I have several timeseries that I want to classify with RNNs. I would like to have the get_item method take in either a dict or tuple, specifying both time idx and sequence idx. I have implemented that here.
class MLDataWrangler(zrfr.ZRFReader, torch.utils.data.Dataset):
...
...
def __len__(self) -> int:
# return len(self._all_flexions) # number of timeseries's
return len(self._all_flexions), self._sequence_length # can I return multiple lengths?

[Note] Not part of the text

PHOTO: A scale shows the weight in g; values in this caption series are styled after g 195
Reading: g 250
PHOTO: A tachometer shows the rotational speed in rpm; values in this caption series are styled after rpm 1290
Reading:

def __getitem__(self, idx) -> Tuple[np.ndarray, Dict[str, bool]]:
if isinstance(idx, dict):
frames = idx["frames"]
sequence = idx["flexion"]
elif hasattr(idx, "__iter__"):
frames = idx[1]
sequence = idx[0]
zrf_path = self._all_flexions[sequence]
video_pixels = self.read(zrf_path).data
# signal level (input)
if self._signame == SIGNAL_NAMES[1]:
img_pixels = video_pixels.zsig[frames].astype(np.float32) # new since stacked
elif self._signame == SIGNAL_NAMES[0]:
img_pixels = video_pixels.rfsig[frames].astype(np.float32) # new since stacked
# get finger ground truth
labels = self._data_labels[sequence][1] # since stacked
labels = np.array([labels[fing] for fing in FINGER_NAMES]).astype(np.float32) # convert dict to np array
# transform as necessary
if self.transform:
img_pixels = self.transform(img_pixels)
if self.target_transform:
labels = self.target_transform(labels)
return img_pixels.astype(np.float32), labels
My question is how do I use DataLoader on this? I assume I need a custom Sampler but I’ve tried searching and can’t figure out what I need to implement.